El Loco de la estación, ha envejecido, ahora debe tener veintipocos años, igual que ayer, pero la piel se le ha oscurecido, los ojos se le han manchado, el pelo rugoso de dormir al raso, camina arriba y abajo por las salas vacías como si buscara a alguien, como si buscara la puerta para salir de esa caja, se asoma al acantilado del andén y grita
-Mira, mira Willy mira, que me quieren pegar.
Tiene los talones ya en el precipicio y todos los otros le miramos y buscamos a Willy pero Willy no está, no ha llegado todavía.

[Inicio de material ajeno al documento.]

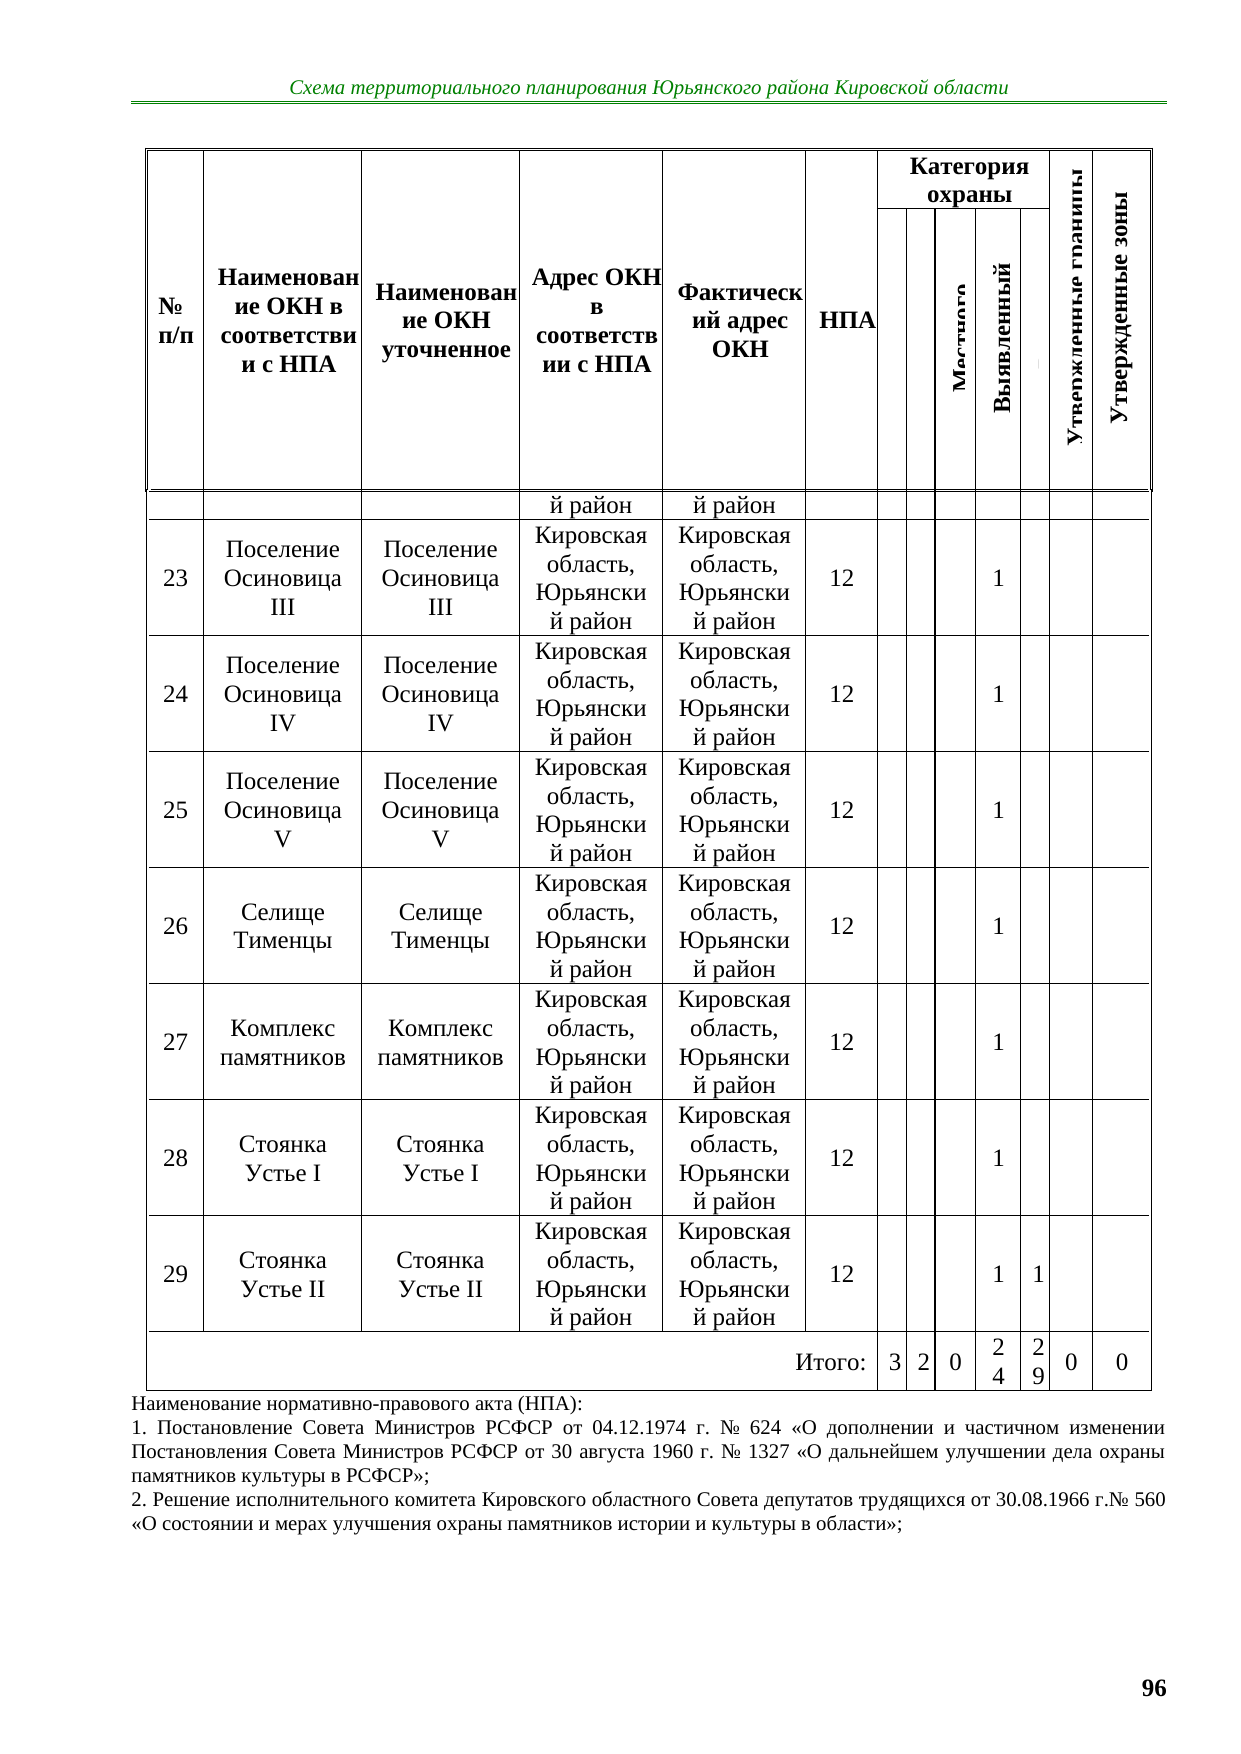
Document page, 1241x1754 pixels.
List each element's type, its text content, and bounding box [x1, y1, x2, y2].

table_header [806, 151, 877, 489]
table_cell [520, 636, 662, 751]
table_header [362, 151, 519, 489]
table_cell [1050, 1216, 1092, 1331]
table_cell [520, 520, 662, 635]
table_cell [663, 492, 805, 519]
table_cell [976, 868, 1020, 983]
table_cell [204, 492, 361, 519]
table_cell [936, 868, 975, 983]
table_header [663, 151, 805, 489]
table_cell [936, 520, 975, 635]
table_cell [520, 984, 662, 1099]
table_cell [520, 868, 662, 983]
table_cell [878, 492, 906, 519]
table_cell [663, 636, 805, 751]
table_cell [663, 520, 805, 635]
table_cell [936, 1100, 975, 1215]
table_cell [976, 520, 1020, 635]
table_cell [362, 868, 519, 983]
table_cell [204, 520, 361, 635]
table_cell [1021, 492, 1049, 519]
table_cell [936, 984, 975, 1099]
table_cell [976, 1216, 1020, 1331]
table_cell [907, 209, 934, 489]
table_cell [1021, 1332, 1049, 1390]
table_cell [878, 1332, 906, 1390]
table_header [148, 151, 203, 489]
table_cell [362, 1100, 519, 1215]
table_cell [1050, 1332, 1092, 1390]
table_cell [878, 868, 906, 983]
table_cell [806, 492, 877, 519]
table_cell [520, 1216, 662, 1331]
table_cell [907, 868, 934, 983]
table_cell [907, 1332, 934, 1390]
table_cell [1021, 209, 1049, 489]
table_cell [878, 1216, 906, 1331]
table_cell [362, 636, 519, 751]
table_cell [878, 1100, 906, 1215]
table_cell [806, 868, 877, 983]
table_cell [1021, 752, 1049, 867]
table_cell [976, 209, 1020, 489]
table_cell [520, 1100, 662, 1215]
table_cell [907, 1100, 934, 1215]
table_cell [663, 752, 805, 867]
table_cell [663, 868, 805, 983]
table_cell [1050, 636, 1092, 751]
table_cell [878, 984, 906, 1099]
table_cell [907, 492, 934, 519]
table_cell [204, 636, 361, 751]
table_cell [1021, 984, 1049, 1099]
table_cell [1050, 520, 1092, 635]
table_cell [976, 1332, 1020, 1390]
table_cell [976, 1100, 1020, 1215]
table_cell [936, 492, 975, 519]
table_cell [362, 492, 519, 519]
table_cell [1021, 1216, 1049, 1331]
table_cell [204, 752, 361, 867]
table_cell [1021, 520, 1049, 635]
text 1. Постановление Совета Министров РСФСР от 04.12.1974 г. № 624 «О дополнении и частичном изменении Постановления Совета Министров РСФСР от 30 августа 1960 г. № 1327 «О дальнейшем улучшении дела охраны памятников культуры в РСФСР»; [131, 1415, 1167, 1487]
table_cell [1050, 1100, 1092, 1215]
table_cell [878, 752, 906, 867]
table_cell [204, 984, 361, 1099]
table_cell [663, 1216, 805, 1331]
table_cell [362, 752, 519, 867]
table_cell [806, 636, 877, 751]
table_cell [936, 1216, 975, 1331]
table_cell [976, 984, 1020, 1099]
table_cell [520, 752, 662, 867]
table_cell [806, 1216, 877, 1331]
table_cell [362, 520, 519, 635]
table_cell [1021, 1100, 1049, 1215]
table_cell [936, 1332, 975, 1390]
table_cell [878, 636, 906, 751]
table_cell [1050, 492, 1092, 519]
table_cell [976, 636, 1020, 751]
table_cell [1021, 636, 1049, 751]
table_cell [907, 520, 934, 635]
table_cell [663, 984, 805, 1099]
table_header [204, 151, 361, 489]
text 2. Решение исполнительного комитета Кировского областного Совета депутатов трудящихся от 30.08.1966 г.№ 560 «О состоянии и мерах улучшения охраны памятников истории и культуры в области»; [131, 1487, 1167, 1535]
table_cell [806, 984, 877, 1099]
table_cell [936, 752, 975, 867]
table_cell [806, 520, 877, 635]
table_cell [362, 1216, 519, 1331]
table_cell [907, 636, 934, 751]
text Наименование нормативно-правового акта (НПА): [131, 1391, 1167, 1415]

Cuando entras en Sitges y sales por la estación, lo primero que ves es el Edificio-aparcamiento, en cuyos bajos comerciales vive el mercado municipal de la ciudad,  en el sótano un supermercado y rodeándolo la parada de autobuses locales, una de las estaciones de Taxis blancos y en los bancos de la plaza, a la sombra de los pinos, se reúnen en tertulia borrachos viejos, dos, tres, a veces cinco o seis y montan allí su tertulia, su despacho, su voz ronca, sus peleas, es su lugar de encuentro, el lugar por el que pasan todos los que llegan a la ciudad y sobre todo el lugar donde beben sin sed, hace años que les veo allí, aguantan a pulmón, a cigarrillo, a litrona, beben con delicadeza y los tragos son largos, son almas oscuras que han ido perdiendo hasta llegar aquí, a esta zona terminal por donde entras, donde empieza el viajero a contemplar la ciudad.